As for the film's major weakness, it's the plot. Without giving away too much, the film sets up a horrifically evil force early on, apparently as part of the back-story scenery. Much later, this force turns out to be centrally involved in the main plot of the film, in an entirely unexpected way. I was left feeling that there was something wrong about this - it didn't seem to work as a feature-film plot motor. I don't know if any of the plot of the film figured in Firefly, but it seem to me that what Whedon gave us wasn't so much a plot as a story arc - a theme which could run underneath a series of plots, occasionally affecting the way they developed, before being resolved at the end of a series. (Think "Dawn as the Key" or "Faith and the Mayor".) If you take that out, the plot of Serenity boils down to two people chasing each other - and in the end they both get away.

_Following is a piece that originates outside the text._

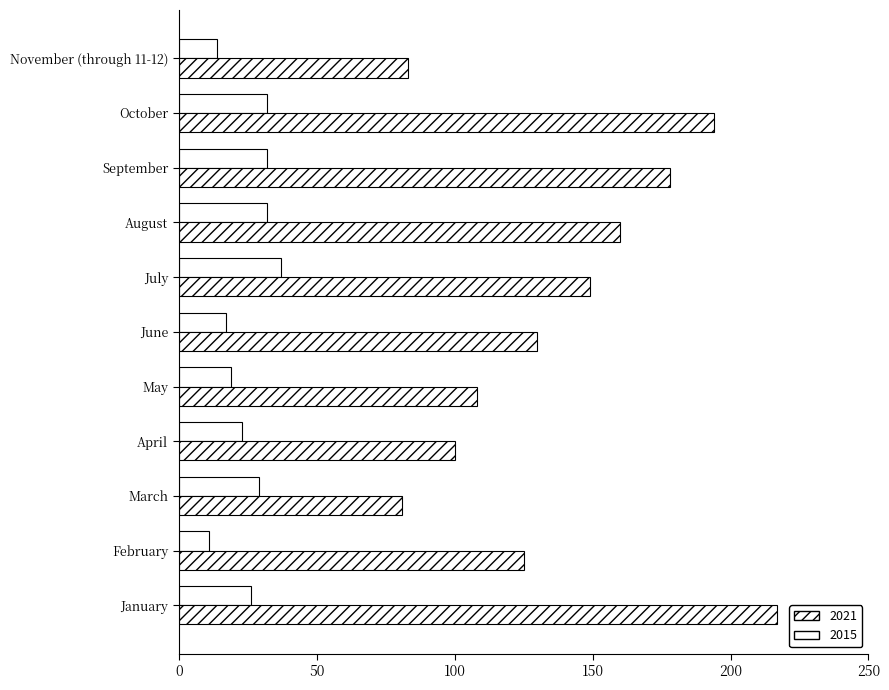

At which category is the sum across all series the highest?

January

But perhaps we wouldn't want it any other way: a good plot has a resolution, and resolutions end things. Even Buffy ended, after the total implosion of Sunnydale, with the casual revelation that there was another Hellmouth out there (Cleveland, apparently). Harry Shearer once said that the reason Hollywood studios don't get comedy is that in comedy you don't want your characters to go on a journey or learn a lesson - you want them stuck, like Laurel and Hardy on the steps with their piano, and you want them to stay stuck. Something similar applies to genre fiction, perhaps. Having met Mal and his crew, I feel about them very much as I do about Buffy - I don't want to know how they got to be 'brown coats', and I certainly don't want to know about what happened after they gave it all up and settled down. But I wouldn't mind another story about them flying the ship, going where they go, doing what they do. This one was fun.